__Problem description__
Locate the word "from" in the entries below, then gather every line that holds it.

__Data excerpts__
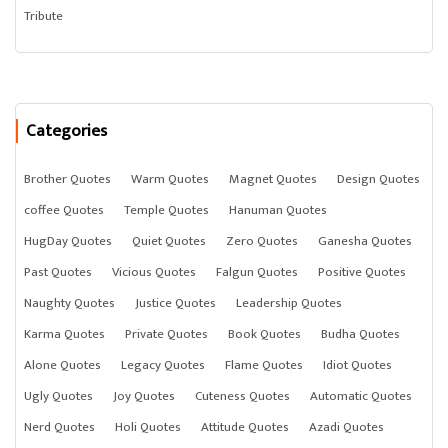
Tribute
Categories
Brother Quotes
Warm Quotes
Magnet Quotes
Design Quotes
coffee Quotes
Temple Quotes
Hanuman Quotes
HugDay Quotes
Quiet Quotes
Zero Quotes
Ganesha Quotes
Past Quotes
Vicious Quotes
Falgun Quotes
Positive Quotes
Naughty Quotes
Justice Quotes
Leadership Quotes
Karma Quotes
Private Quotes
Book Quotes
Budha Quotes
Alone Quotes
Legacy Quotes
Flame Quotes
Idiot Quotes
Ugly Quotes
Joy Quotes
Cuteness Quotes
Automatic Quotes
Nerd Quotes
Holi Quotes
Attitude Quotes
Azadi Quotes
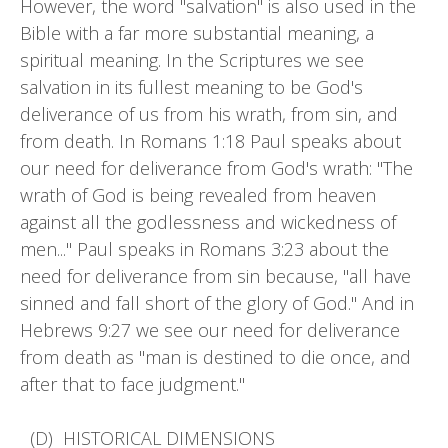
However, the word "salvation" is also used in the
Bible with a far more substantial meaning, a
spiritual meaning. In the Scriptures we see
salvation in its fullest meaning to be God's
deliverance of us from his wrath, from sin, and
from death. In Romans 1:18 Paul speaks about
our need for deliverance from God's wrath: "The
wrath of God is being revealed from heaven
against all the godlessness and wickedness of
men..." Paul speaks in Romans 3:23 about the
need for deliverance from sin because, "all have
sinned and fall short of the glory of God." And in
Hebrews 9:27 we see our need for deliverance
from death as "man is destined to die once, and
after that to face judgment."
(D) HISTORICAL DIMENSIONS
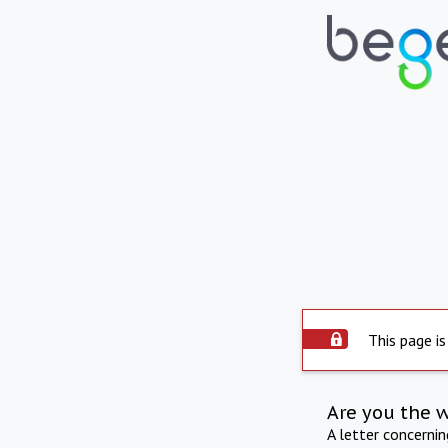
This page is
Are you the 
A letter concerni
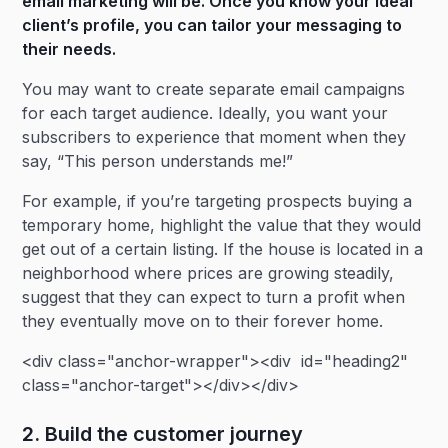
email marketing will be. Once you know your ideal
client’s profile, you can tailor your messaging to
their needs.
You may want to create separate email campaigns
for each target audience. Ideally, you want your
subscribers to experience that moment when they
say, “This person understands me!”
For example, if you’re targeting prospects buying a
temporary home, highlight the value that they would
get out of a certain listing. If the house is located in a
neighborhood where prices are growing steadily,
suggest that they can expect to turn a profit when
they eventually move on to their forever home.
<div class="anchor-wrapper"><div id="heading2"
class="anchor-target"></div></div>
2. Build the customer journey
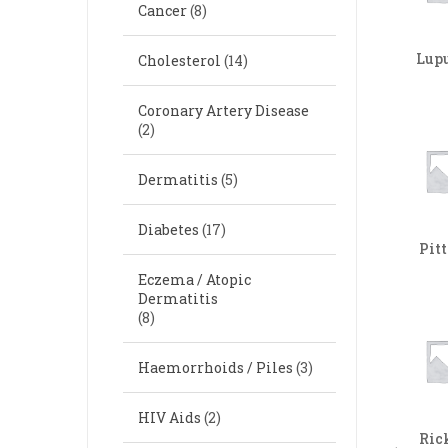
Cancer
(8)
Lup
Cholesterol
(14)
Coronary Artery Disease
(2)
Dermatitis
(5)
Diabetes
(17)
Pit
Eczema / Atopic
Dermatitis
(8)
Haemorrhoids / Piles
(3)
HIV Aids
(2)
Ric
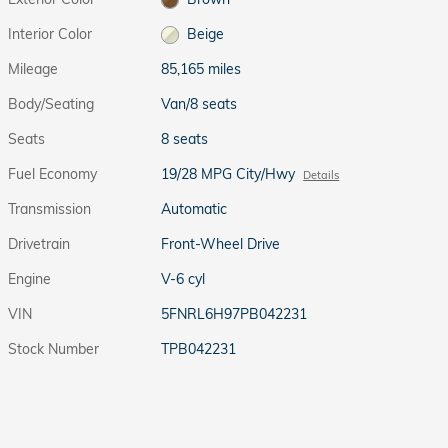
Interior Color
Beige
Mileage
85,165 miles
Body/Seating
Van/8 seats
Seats
8 seats
Fuel Economy
19/28 MPG City/Hwy
Details
Transmission
Automatic
Drivetrain
Front-Wheel Drive
Engine
V-6 cyl
VIN
5FNRL6H97PB042231
Stock Number
TPB042231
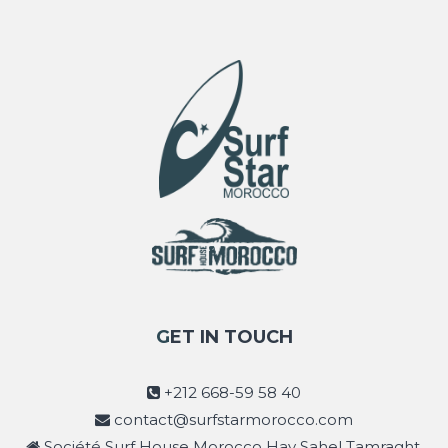
GET IN TOUCH
+212 668-59 58 40
contact@surfstarmorocco.com
Société Surf House Morocco Hay Sahel Tamraght,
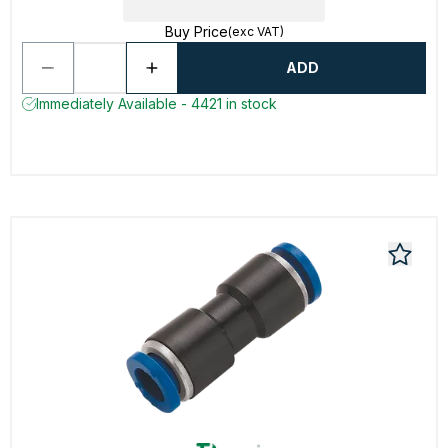
Buy Price
(exc VAT)
ADD
Immediately Available - 4421 in stock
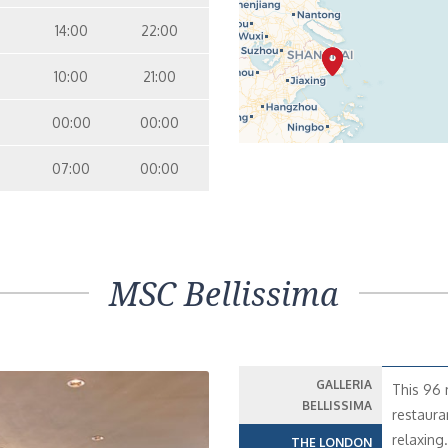
14:00
22:00
10:00
21:00
00:00
00:00
07:00
00:00
MSC Bellissima
GALLERIA
This 96 
BELLISSIMA
restaura
relaxing
THE LONDON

__Response to the task__
deliverance of us from his wrath, from sin, and
from death. In Romans 1:18 Paul speaks about
our need for deliverance from God's wrath: "The
wrath of God is being revealed from heaven
need for deliverance from sin because, "all have
from death as "man is destined to die once, and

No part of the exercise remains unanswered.